I just got bit by this one today- I almost always start a new file by copy-paste into the new package as a blank start.
For example, a controller implementing a bunch of REST endpoints for a new type. The quick copy-paste into the new package handles a lot of things for you (like the logging class is the pasted-class and all the many annotations are there -- in this case maybe 5 annotations per method. Then I prune out or change the methods to the suit the new implementation.
How long has IntelliJ worked this way? I don't remember this being the behavior in previous versions although I might not remember due to other projects using GIT vs. SVN.
The work around is annoying, however. I have to create a new file with the new name.
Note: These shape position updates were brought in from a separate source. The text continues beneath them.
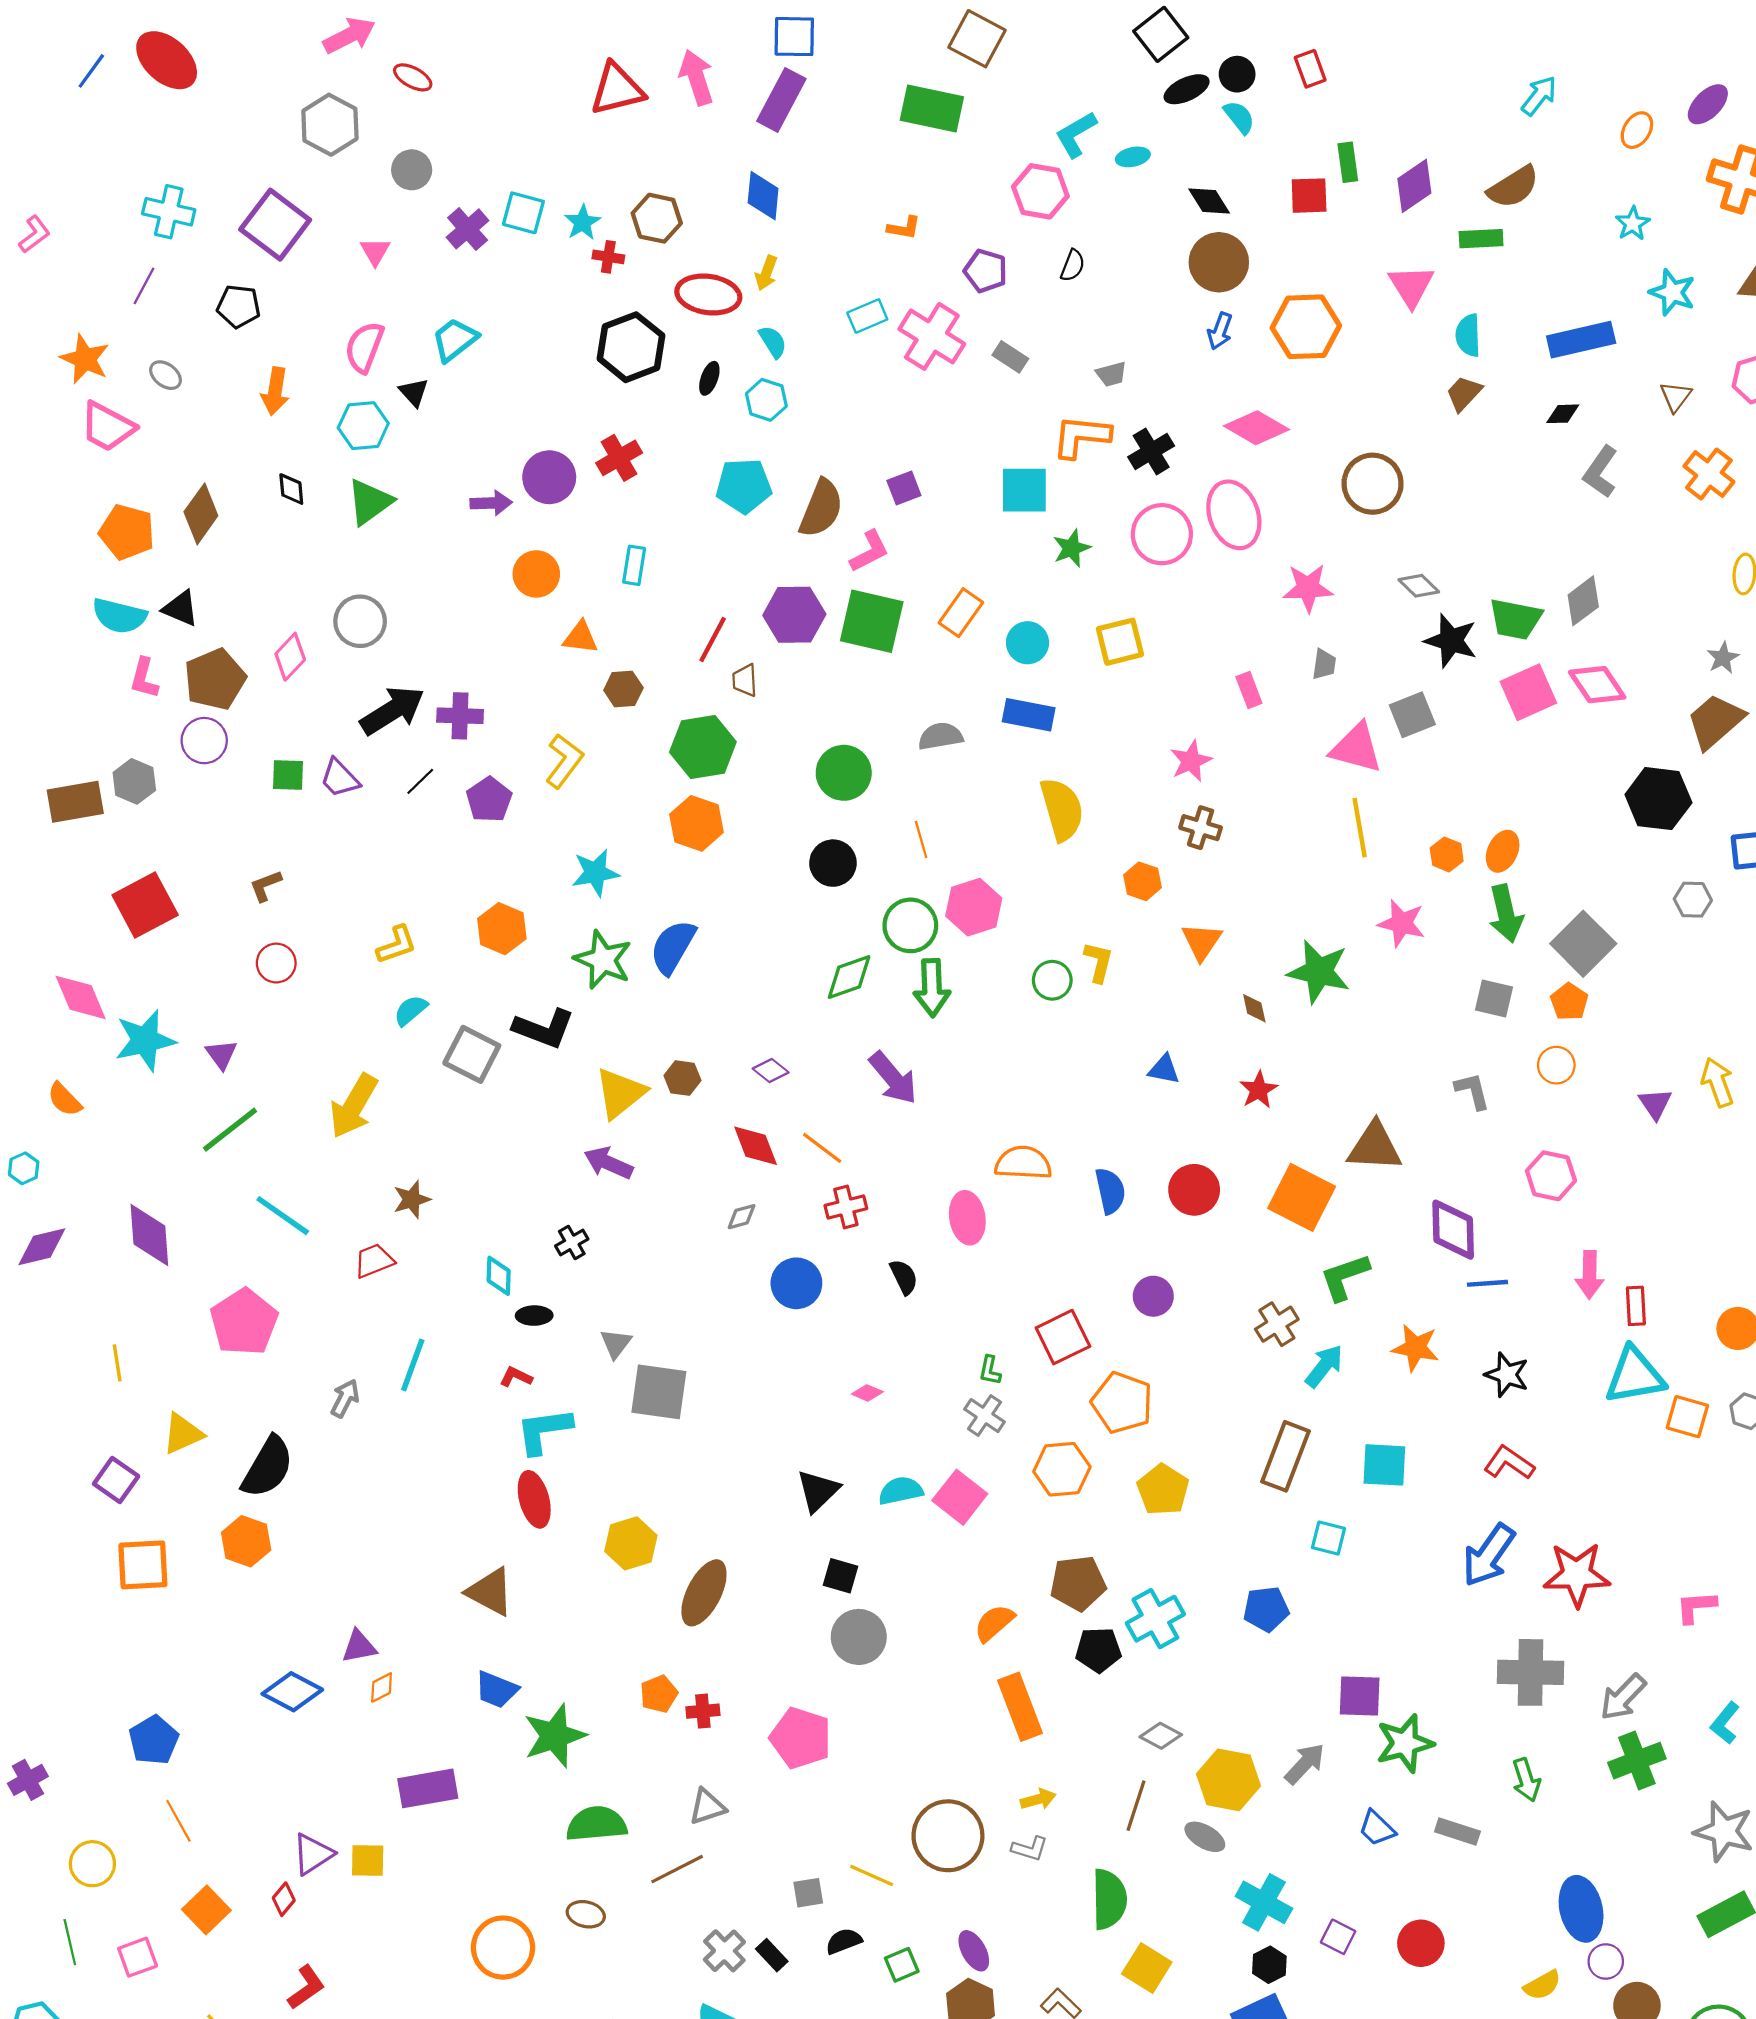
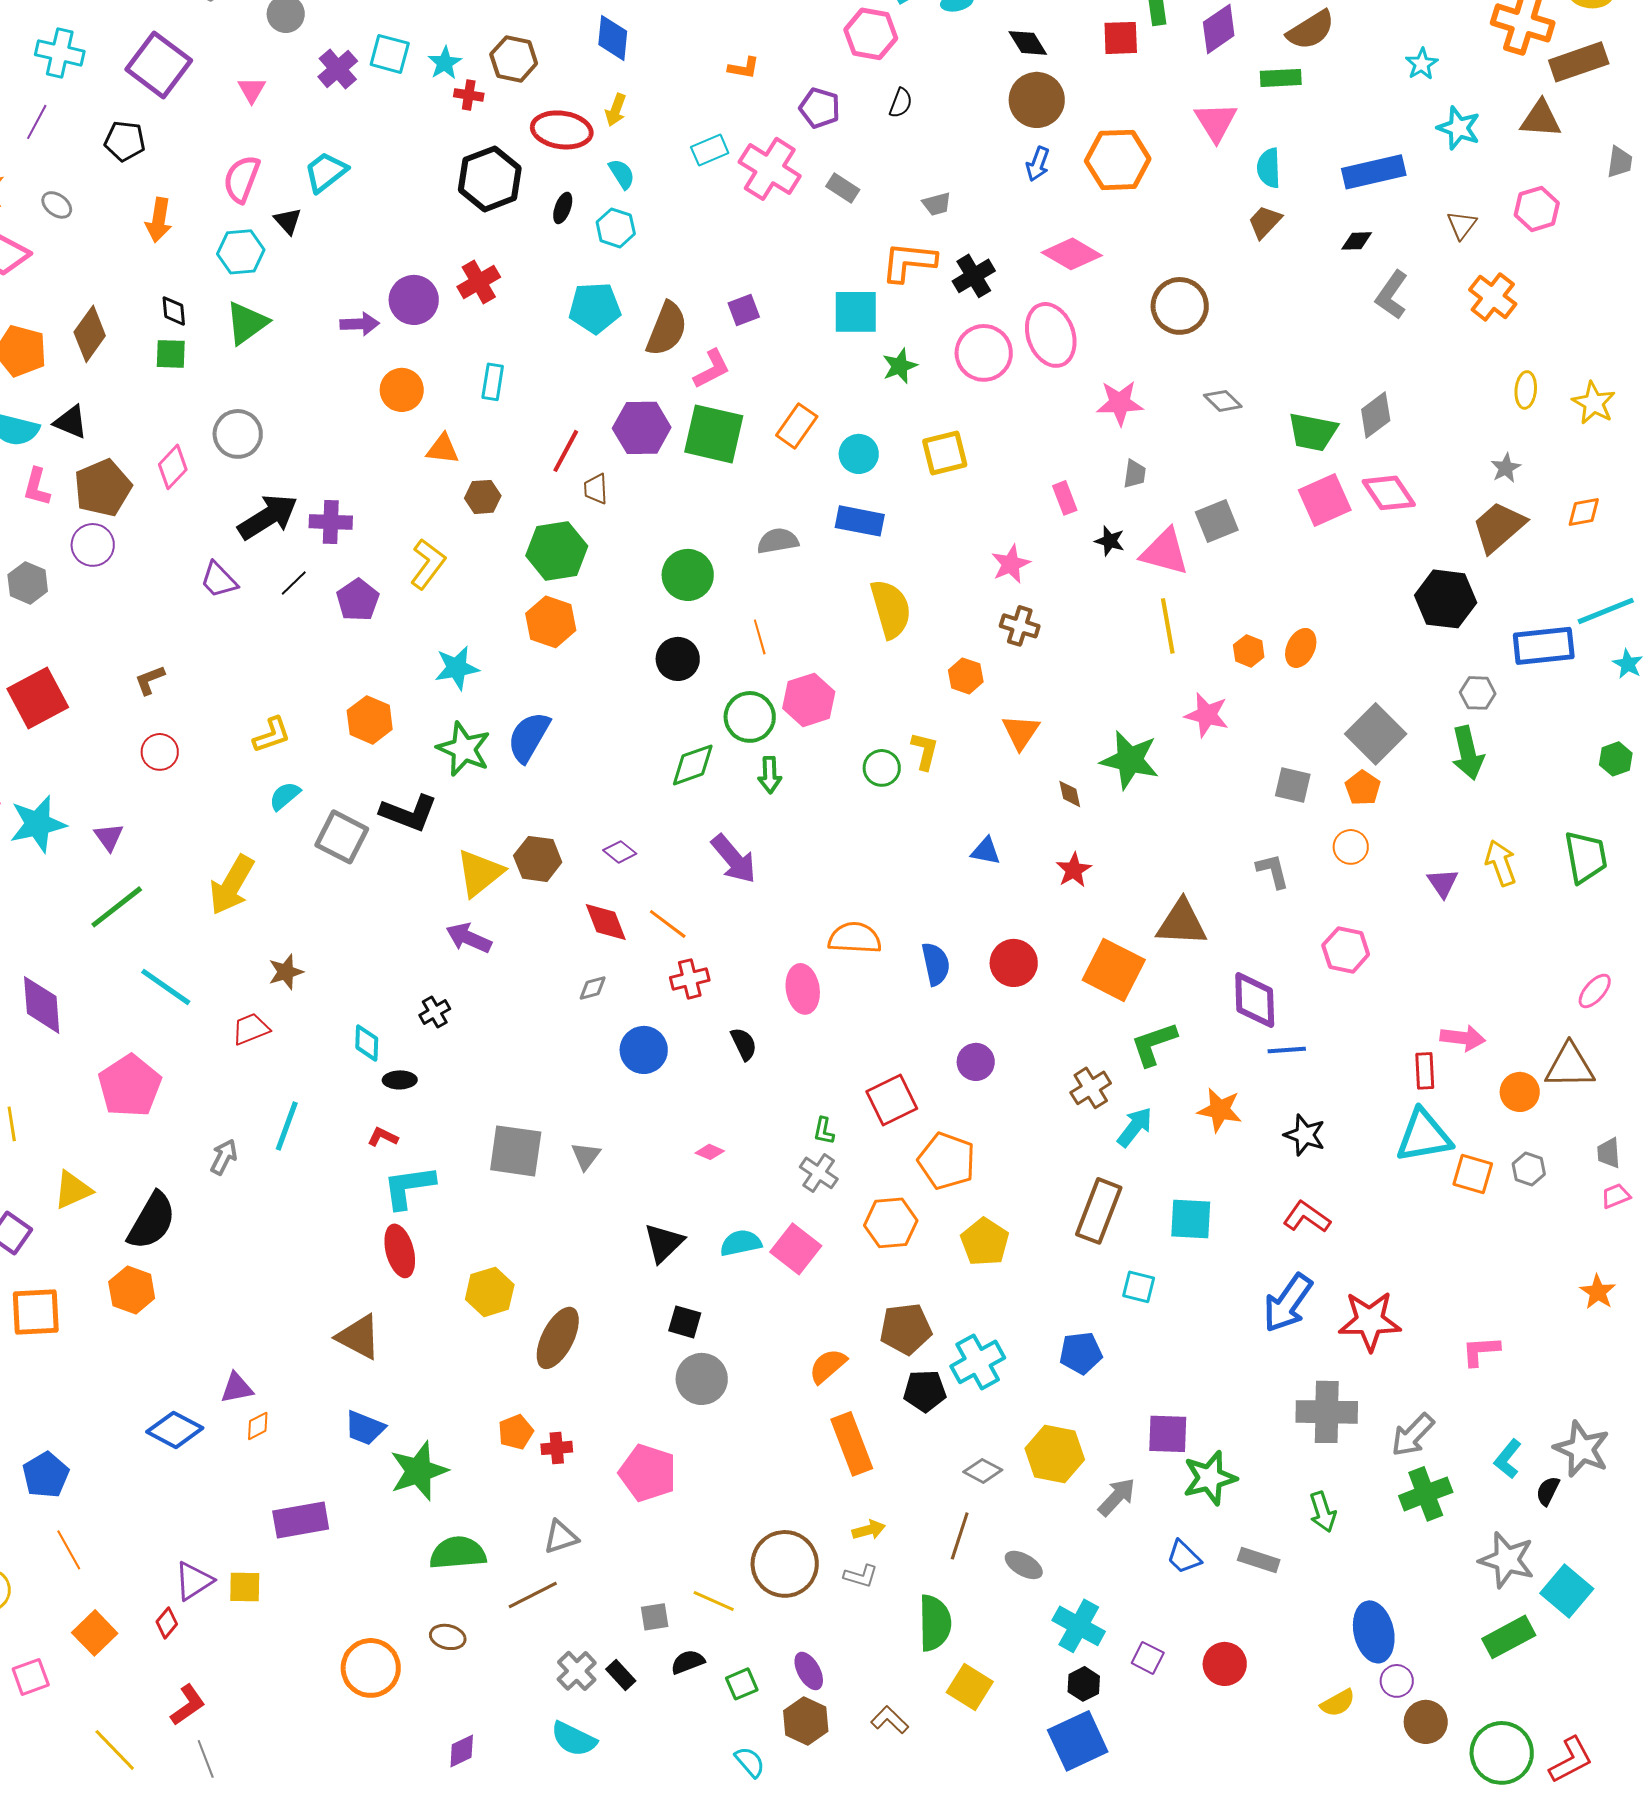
black star: (1451, 641) -> (1110, 541), moved, size x0.6
green square: (288, 775) -> (171, 354), moved
green arrow: (1506, 914) -> (1468, 753), moved
green arrow: (932, 988) -> (770, 775), size x0.7
brown hexagon: (682, 1078) -> (538, 859), size x1.4
pink arrow: (1590, 1275) -> (1463, 1038), moved, turned -84
gray triangle: (616, 1344) -> (586, 1156), moved
yellow hexagon: (1228, 1780) -> (1055, 1454), moved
Then copy-paste the contents into the new file. Doesn't seem so bad, but it is clunkier than simply cntl-c on one file and cntl-v into another package and letting IntelliJ doing the package refactoring. Plus it is something else I have to remember :).
FYI: I found this out in a code review - so what has been happening is the SVN log has been littered with "svn cp" history where 99% of the time the developer meant to simply copy-paste the file as a template and NOT as a true "Hey, I'm refactoring this system and want to save the history of all files moved.". I conclude from this that the behavior is behaving correctly only for a very, very small number of use cases.
I was told to not use IntelliJ copy-paste for files so I came looking for the setting to turn it off...
The Subversion integration has behaved this way since version 7 at least. In Git, copy/rename tracking is done by Git itself and there is no separate copy command, so the issue does not apply.
The correct solution for this case is to save the controller as a file template and to create other controllers from that template. You can also define live templates for individual methods in your controller.
This behavior annoying me too, I'd would prefer a 'clean' copy.
Workaround: After copying the file, when the confirmation dialog appears ("Settings/Version Control/Confirmation" to change behavior) prompting to add to VCS, select "Cancel". Then manually add it to VCS (Ctrl+Alt+A). This method can bypass the SVN copy action.